You could say his act is “comedy with Shanghainese characteristics” because 笑侃三十年 is Zhou’s humorous take on the changes Shanghai has experienced in the past 30 years. For many Shanghainese, the act is equal parts nostalgia and comedy. (Well, maybe not equal… my wife was laughing so hard she was crying at certain parts, and she’s not old enough to be nostalgic about everything he was talking about. Her parents loved the act too, though.)
Of course, the most obvious “Shanghainese characteristic” of Zhou’s act is the language it’s delivered in. Being mostly in Shanghainese, Zhou Libo’s humor remains somewhat inaccessible to both foreigners and most Chinese alike. Sure, there are video clips online with Chinese subtitles, but when he starts with the Shanghainese wordplay, subtitles are of little use.

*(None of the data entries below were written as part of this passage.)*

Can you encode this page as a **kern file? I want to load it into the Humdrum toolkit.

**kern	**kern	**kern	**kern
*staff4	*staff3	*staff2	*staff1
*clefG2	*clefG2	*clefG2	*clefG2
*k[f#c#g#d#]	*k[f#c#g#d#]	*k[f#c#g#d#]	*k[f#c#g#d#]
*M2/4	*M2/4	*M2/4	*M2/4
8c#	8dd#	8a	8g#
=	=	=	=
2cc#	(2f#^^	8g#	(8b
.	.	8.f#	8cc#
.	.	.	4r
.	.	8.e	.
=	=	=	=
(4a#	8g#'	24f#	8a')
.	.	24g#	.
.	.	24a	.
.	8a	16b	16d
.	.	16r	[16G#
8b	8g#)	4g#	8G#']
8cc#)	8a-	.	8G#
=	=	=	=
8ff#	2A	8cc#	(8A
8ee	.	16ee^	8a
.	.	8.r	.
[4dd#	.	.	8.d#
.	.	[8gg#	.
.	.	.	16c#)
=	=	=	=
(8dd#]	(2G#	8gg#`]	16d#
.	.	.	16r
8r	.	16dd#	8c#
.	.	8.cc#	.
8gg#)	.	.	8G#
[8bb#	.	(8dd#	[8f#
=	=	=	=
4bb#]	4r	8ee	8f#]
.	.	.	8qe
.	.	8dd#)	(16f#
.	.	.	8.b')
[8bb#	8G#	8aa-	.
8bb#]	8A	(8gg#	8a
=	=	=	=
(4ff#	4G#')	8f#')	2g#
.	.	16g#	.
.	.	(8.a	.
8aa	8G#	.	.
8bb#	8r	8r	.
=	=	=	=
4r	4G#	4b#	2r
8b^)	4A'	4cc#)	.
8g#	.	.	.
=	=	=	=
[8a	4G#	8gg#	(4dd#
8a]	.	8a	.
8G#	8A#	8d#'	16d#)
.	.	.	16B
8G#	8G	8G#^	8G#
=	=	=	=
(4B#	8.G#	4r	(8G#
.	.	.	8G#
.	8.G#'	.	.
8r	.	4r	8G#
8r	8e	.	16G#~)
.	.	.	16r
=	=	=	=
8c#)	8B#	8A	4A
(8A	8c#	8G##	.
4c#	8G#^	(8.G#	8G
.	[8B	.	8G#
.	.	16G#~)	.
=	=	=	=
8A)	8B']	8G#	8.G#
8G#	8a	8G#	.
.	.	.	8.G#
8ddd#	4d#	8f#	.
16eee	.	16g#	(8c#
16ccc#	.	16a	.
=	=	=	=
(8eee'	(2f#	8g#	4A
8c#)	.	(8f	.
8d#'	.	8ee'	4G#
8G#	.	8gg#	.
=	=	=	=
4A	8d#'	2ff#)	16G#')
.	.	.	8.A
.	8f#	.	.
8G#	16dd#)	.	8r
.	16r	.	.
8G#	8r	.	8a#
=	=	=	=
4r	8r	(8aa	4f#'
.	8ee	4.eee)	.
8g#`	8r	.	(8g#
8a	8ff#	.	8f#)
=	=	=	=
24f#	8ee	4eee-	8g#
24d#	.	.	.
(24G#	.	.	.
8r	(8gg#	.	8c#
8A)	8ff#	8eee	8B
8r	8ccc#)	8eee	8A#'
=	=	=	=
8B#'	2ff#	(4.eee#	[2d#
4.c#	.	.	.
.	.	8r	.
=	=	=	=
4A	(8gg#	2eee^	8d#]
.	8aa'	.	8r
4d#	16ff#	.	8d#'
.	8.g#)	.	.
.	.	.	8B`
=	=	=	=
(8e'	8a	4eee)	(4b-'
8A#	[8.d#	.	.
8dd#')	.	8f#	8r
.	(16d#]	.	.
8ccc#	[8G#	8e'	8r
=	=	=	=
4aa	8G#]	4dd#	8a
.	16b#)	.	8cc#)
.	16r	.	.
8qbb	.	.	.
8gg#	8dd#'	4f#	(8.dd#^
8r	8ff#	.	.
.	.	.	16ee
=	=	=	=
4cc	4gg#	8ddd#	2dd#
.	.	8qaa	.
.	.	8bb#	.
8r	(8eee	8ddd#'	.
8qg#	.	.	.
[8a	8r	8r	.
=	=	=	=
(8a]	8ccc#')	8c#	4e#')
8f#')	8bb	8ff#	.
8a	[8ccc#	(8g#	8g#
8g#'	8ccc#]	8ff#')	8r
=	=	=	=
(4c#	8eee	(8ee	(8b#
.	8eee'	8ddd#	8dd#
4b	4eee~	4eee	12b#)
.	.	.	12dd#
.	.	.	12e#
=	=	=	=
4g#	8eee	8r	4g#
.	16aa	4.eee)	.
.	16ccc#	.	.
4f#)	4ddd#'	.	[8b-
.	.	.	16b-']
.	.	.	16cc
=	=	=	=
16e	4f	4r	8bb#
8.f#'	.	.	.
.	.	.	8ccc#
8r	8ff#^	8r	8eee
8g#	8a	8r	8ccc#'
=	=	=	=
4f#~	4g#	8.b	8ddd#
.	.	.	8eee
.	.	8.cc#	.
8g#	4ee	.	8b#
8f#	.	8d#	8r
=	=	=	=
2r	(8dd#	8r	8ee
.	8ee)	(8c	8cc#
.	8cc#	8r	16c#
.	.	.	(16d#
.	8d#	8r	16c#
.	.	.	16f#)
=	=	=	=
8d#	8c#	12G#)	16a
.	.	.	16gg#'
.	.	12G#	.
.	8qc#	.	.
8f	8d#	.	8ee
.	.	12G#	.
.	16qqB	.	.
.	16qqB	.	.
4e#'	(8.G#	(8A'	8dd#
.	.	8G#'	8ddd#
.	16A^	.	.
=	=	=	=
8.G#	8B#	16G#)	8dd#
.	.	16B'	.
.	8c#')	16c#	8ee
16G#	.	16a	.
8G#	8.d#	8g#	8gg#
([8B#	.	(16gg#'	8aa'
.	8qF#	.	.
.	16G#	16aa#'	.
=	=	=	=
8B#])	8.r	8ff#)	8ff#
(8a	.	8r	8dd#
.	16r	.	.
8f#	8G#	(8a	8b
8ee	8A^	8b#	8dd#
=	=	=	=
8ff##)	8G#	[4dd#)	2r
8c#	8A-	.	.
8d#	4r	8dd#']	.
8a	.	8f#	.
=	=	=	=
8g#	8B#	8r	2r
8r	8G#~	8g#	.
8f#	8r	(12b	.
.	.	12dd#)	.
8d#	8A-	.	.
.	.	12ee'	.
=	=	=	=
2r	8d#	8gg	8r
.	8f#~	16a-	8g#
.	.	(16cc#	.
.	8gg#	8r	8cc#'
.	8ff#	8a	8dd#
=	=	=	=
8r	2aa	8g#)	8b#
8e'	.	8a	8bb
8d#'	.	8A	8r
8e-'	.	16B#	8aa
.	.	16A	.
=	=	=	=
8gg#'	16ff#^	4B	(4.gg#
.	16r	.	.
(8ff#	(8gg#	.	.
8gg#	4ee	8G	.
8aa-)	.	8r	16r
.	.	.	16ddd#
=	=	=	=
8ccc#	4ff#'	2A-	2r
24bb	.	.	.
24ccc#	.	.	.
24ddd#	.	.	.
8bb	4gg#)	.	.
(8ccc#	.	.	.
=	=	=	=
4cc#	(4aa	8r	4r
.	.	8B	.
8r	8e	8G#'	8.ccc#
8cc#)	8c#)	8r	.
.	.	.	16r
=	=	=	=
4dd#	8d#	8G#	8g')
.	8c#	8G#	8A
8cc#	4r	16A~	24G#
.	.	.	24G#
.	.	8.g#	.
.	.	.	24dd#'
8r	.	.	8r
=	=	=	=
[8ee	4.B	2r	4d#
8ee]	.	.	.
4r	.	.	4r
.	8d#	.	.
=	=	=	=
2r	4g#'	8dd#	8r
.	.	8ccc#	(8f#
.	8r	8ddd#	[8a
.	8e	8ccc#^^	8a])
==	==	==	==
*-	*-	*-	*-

Chinese media comentator David Moser has lamented the death of xiangsheng as an art form in China. So what’s filling the void? To me, one of the most interesting aspects of the Zhou Libo phenomenon is that he seems to be a part of a larger development: as two-man “Chinese stand-up” xiangsheng is waning, a new brand of home-grown Chinese solo stand-up comedy may be emerging. Furthermore, it seems to be happening through quirky regional acts like Xiao Shenyang from northeast China (the act linked to can only be described as stand-up comedy), and Zhou Libo, whose act is so “regional” that it can only be directly appreciated by the Shanghainese.
I’m certainly no expert on stand-up comedy, but I’m interested in seeing where this is going. Perhaps sites like Danwei will do some more in-depth reporting on the phenomenon, even if a Shanghainese act is of little interest to Beijingers.